Schuhmarkt

Editorial 03/08: Was wollen die Best-Ager?

„Wie sag ich’s meinem Kinde?“, fragten sich früher besorgte Eltern. „Wie sag ich’s meinen Alten?“ treibt heute Agenturen und Marketingabteilungen um. Sich mit dem Thema „ältere Menschen“, ihren Konsumbedürfnissen und ihren Lebenseinstellungen zu beschäftigen ist wichtig und lohnend in einer alternden Gesellschaft. Doch wie spricht man sie an?

 

 

Peter Skop, Chefredakteur

„Wie sag ich’s meinem Kinde?“, fragten sich früher besorgte Eltern. „Wie sag ich’s meinen Alten?“ treibt heute Agenturen und Marketingabteilungen um. Sich mit dem Thema „ältere Menschen“, ihren Konsumbedürfnissen und ihren Lebenseinstellungen zu beschäftigen ist wichtig und lohnend in einer alternden Gesellschaft. Doch wie spricht man sie an?

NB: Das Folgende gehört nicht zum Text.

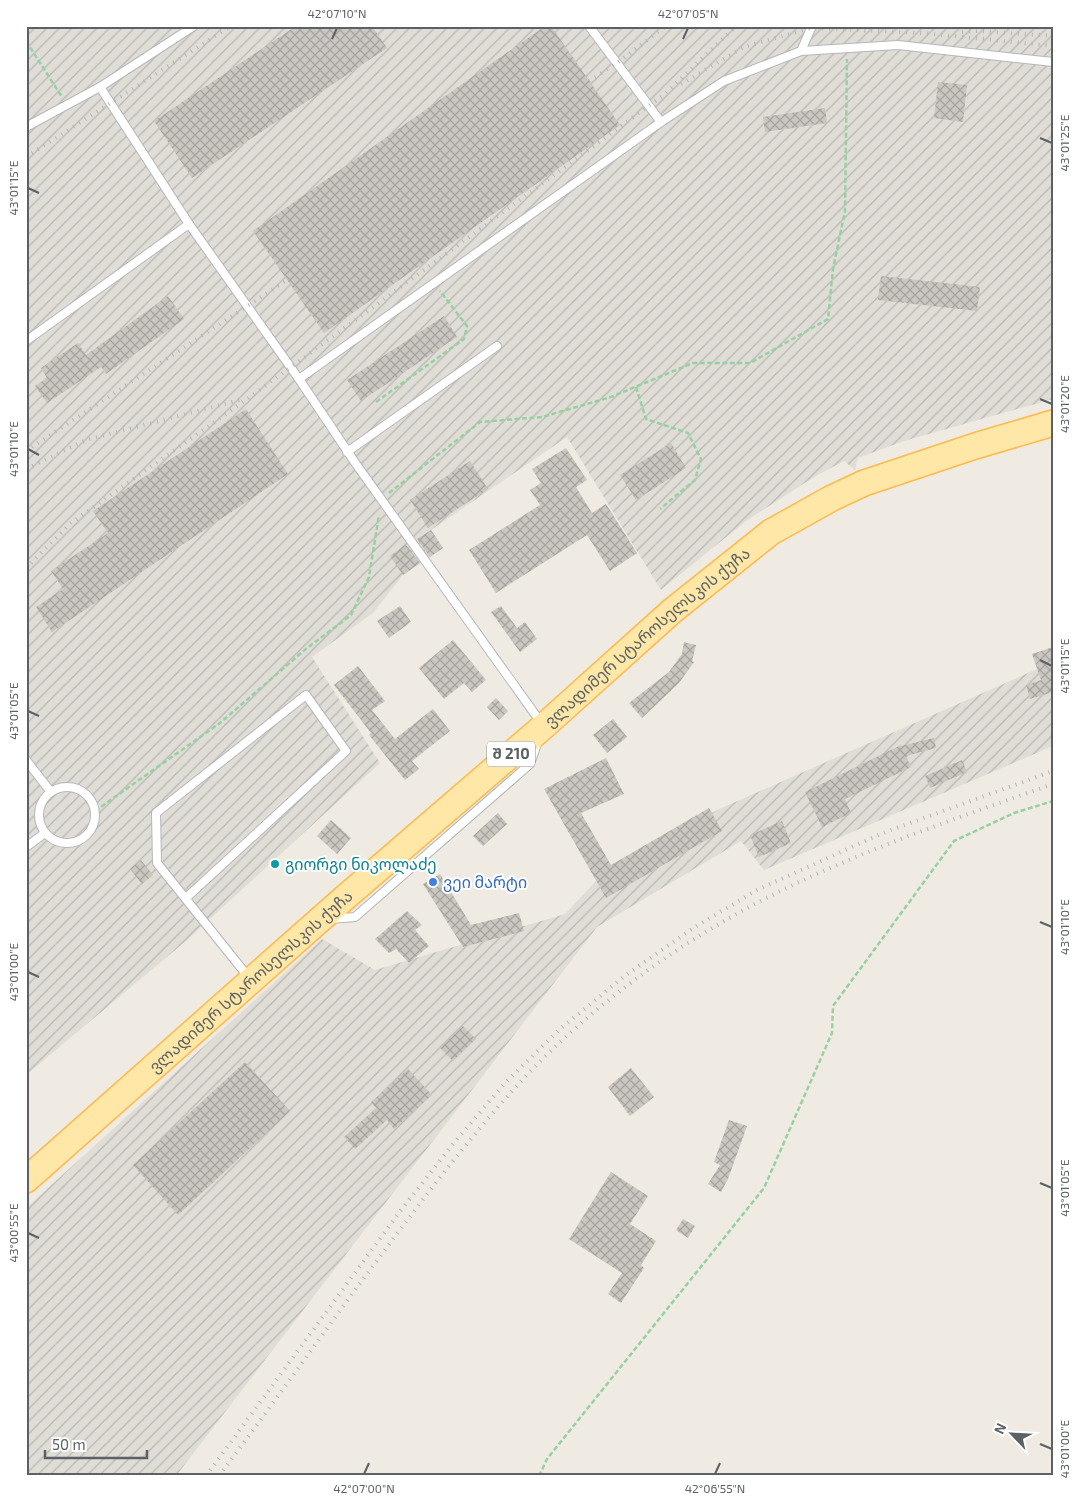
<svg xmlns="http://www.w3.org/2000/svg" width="1079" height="1502" font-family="'Exo 2','Noto Sans Georgian',sans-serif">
	<defs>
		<pattern id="industrial-furrows" width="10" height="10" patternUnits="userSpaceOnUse" patternTransform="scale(1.25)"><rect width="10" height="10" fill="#e0ddd7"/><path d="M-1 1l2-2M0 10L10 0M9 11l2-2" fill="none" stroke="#b9b7b2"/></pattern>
		<pattern id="building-cross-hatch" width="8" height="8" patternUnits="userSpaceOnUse" patternTransform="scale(1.25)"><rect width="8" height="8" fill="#cac6c0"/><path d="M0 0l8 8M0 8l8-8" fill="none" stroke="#a7a4a0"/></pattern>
	</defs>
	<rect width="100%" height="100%" fill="#efebe3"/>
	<g fill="url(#industrial-furrows)">
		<path d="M26 26H1053V399L904 441 858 458 855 470 844 461 814 477 746 521 661 590 567 437 431 530 443 548 403 575 373 613 312 657 380 763 186 941 26 1075Z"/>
		<path d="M1053 662V746L764 870 741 841 597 927 176 1476H26V1208L322 939 375 970 565 914 611 865 717 810Z"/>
	</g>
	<g fill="url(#building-cross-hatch)">
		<path d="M296 26H372L387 48 192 178 154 121Z"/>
		<path d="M545 26H551L620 125 324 333 253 231Z"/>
		<path d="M938 82 967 85 963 122 934 118Z"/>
		<path d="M825 108 827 123 765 132 763 117Z"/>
		<path d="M881 276 980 287 977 311 878 300Z"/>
		<path d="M168 296 184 319 106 374 101 367 47 403 35 386 47 378 41 368 78 343 86 355Z"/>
		<path d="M444 316 457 337 361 401 347 380Z"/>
		<path d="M246 409 288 474 52 632 36 607 63 589 51 571 108 533 93 511Z"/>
		<path d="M671 443 686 468 636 500 620 475Z"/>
		<path d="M566 448 587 480 576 487 592 513 606 504 637 553 610 571 587 535 496 593 469 550 540 505 530 490 541 483 532 469Z"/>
		<path d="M470 461 488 489 428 528 410 500Z"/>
		<path d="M431 530 443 548 430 557 417 539Z"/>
		<path d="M405 545 407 546 420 563 403 575 390 556Z"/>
		<path d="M400 606 411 622 389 638 377 621Z"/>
		<path d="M501 606 517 628 525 622 537 639 520 652 491 612Z"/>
		<path d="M453 640 486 680 472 692 464 683 444 699 419 668Z"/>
		<path d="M684 642 696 645 692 661 694 662 679 683 642 718 629 703 669 672 682 654Z"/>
		<path d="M1053 647V692L1030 699 1026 685 1041 680 1032 654Z"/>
		<path d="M358 666 385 701 372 710 395 739 433 709 450 731 412 761 419 769 405 780 369 735 371 733 334 685Z"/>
		<path d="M496 698 508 711 499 720 487 707Z"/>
		<path d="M613 719 627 737 607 753 593 735Z"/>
		<path d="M934 738 936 748 906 756 911 767 845 799 851 813 822 827 805 792 901 745V746Z"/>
		<path d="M606 758 624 794 581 813 611 865 709 808 722 831 606 898 544 789Z"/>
		<path d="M962 760 967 772 930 788 925 776Z"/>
		<path d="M498 813 507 824 483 846 473 836Z"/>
		<path d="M331 820 351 838 337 854 317 836Z"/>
		<path d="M782 821 791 843 759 857 750 835Z"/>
		<path d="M141 860 153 875 142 884 130 869Z"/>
		<path d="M440 874 471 925 519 913 524 931 463 947 423 884Z"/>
		<path d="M407 911 422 925 415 930 429 946 409 963 396 949 389 953 375 939Z"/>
		<path d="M463 1026 476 1039 453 1061 440 1048Z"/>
		<path d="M245 1062 290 1111 178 1215 133 1165Z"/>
		<path d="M631 1068 654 1097 630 1116 608 1087Z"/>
		<path d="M408 1069 432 1095 394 1129 387 1120 355 1149 344 1137 376 1108 371 1102Z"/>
		<path d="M729 1120 747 1126 728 1179 721 1192 708 1184 720 1165 714 1162Z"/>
		<path d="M611 1172 648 1196 630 1224 656 1241 641 1265 644 1268 621 1303 608 1294 622 1273 569 1239Z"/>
		<path d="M683 1219 695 1226 688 1238 676 1230Z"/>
	</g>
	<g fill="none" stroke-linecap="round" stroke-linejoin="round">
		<g stroke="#b4b7bb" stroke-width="10">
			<g id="lane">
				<path d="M589 26 661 122"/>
				<path d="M801 51 898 45 1053 62"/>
				<path d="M100 87 189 224"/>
				<path d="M26 127 100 87 194 26"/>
				<path d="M26 341 189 224 299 379"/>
				<path d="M347 452 497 346"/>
				<path d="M542 724 356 464 299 379 661 122 724 81 801 51 812 26"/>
				<path d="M26 760 51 792"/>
				<circle cx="67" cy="815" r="28"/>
				<path d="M26 847 45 833"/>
				<path d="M186 898 346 751 306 695 156 813 157 863 250 979"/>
				<path d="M331 919 355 917 530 764 538 741"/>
			</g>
		</g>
		<g stroke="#ffb94c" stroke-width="28">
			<g id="primary">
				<path id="s1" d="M26 1180 341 901 544 726 672 611 771 532 832 498 864 483 975 446 1053 423"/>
			</g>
		</g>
		<g stroke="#98d1a1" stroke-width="2.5" stroke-dasharray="5 2.5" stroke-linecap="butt">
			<path d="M26 41 62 97"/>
			<path d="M636 387 646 419 688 433 701 459 695 480 660 509"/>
			<path d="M376 402 464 339 467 326 440 291"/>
			<path d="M389 493 480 422 542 417 611 397 693 363H750L828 319 833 269 845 211 847 59"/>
			<path d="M95 811 220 723 307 648 351 615 369 577 379 515"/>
			<path d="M539 1476 547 1459 764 1188 832 1033 833 1006 954 841 1014 813 1053 801"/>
		</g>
		<use href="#lane" stroke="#fff" stroke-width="8"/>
		<use href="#primary" stroke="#ffe7a8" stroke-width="25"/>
		<g stroke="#b3b4b5" stroke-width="4" stroke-dasharray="1 6" stroke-linecap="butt">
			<path d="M962 32 978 31 1053 36"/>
			<path d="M589 81 617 63 666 26"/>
			<path d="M681 84 744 47 811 28 922 33 1053 46"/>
			<path d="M26 157 231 26"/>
			<path d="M26 451 287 280"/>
			<path d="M26 469 86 440 243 399"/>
			<path d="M26 568 71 523 250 397 665 94 736 26"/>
			<path d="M206 1476 401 1210 453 1144 505 1083 560 1029 626 975 695 927 757 890 883 833 1053 771"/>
			<path d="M219 1476C266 1413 312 1349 358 1286 408 1219 458 1151 514 1089 565 1032 634 976 699 936 808 868 932 827 1053 784"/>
		</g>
	</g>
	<path fill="none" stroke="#5b6165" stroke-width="2" d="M332 39 337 28M683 39 688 28M1040 138 1052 143M28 188 39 193M1040 399 1052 404M28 449 39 455M1040 660 1052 666M28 711 39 716M1040 922 1052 927M28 972 39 977M1040 1183 1052 1188M28 1233 39 1238M1040 1444 1052 1449M364 1474 369 1463M715 1474 720 1463"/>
	<circle fill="#0f9aa8" stroke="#fff" stroke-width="2" cx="275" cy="864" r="5"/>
	<circle fill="#3f7fe0" stroke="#fff" stroke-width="2" cx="433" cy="882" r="5"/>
	<g text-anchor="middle" stroke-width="4" stroke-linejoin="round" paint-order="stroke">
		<rect fill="#fff" stroke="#8c9093" stroke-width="1" x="487" y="741.5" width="48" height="25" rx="4"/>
		<g font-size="15" font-weight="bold" fill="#5b6165">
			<text x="511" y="759">შ 210</text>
		</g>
		<g font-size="16" fill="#5b6165" stroke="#fff">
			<text dy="6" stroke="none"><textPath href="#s1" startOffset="825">ვლადიმერ სტაროსელსკის ქუჩა</textPath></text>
			<text dy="6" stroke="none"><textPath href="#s1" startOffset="300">ვლადიმერ სტაროსელსკის ქუჩა</textPath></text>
		</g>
		<g font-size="16" fill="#0d838f" stroke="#fff" text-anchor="start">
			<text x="285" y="870">გიორგი ნიკოლაძე</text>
		</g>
		<g font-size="16" fill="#366cbe" stroke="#fff" text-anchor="start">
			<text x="443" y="888">ვეი მარტი</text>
		</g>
	</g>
	<rect width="1079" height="1502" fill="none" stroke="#ffffff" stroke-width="55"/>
	<g transform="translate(1012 1434) rotate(295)" stroke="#ffffff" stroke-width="4" paint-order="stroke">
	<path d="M0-4L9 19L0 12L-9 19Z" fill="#5b6165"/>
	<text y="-8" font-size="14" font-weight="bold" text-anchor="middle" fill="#5b6165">N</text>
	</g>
	<path d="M45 1450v8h102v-8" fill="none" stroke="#5b6165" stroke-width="2.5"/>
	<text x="52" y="1450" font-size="15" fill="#5b6165" stroke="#ffffff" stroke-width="4" paint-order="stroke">50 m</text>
	<rect x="28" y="28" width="1024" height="1446" fill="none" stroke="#5b6165" stroke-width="2"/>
	<g font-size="12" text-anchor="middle" fill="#5b6165">
		<text x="337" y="18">42°07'10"N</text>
		<text x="688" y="18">42°07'05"N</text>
		<text transform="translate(1065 143) rotate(-90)" y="4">43°01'25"E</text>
		<text transform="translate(14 188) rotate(-90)" y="4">43°01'15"E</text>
		<text transform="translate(1065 404) rotate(-90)" y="4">43°01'20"E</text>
		<text transform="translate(14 449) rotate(-90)" y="4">43°01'10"E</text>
		<text transform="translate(1065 666) rotate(-90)" y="4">43°01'15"E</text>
		<text transform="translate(14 711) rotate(-90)" y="4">43°01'05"E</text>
		<text transform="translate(1065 927) rotate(-90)" y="4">43°01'10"E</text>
		<text transform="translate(14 972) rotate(-90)" y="4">43°01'00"E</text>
		<text transform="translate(1065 1188) rotate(-90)" y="4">43°01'05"E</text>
		<text transform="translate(14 1233) rotate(-90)" y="4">43°00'55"E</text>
		<text transform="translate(1065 1449) rotate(-90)" y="4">43°01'00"E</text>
		<text x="364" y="1493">42°07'00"N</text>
		<text x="715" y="1493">42°06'55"N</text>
	</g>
</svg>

Nicht zuletzt auch in unserer Branche spielen die konsumfreudigen, lebenslustigen und durchaus auch finanzstarken Alten eine wichtige Rolle. Sie fühlen sich jünger als sie sind, sind in der Regel auch fitter als ihre Altersgenossen vor 20 oder 30 Jahren und wollen gar nicht als Rentner, Alte, Best Ager oder Silver Surfer und dergleichen tituliert werden. Aber ihre Bedürfnisse und Handicaps müssen dennoch berücksichtigt werden. Altengerechte Ausstattung des Geschäfts ja, aber bitte nicht plakativ sondern selbstverständlich und mit Fingerspitzengefühl.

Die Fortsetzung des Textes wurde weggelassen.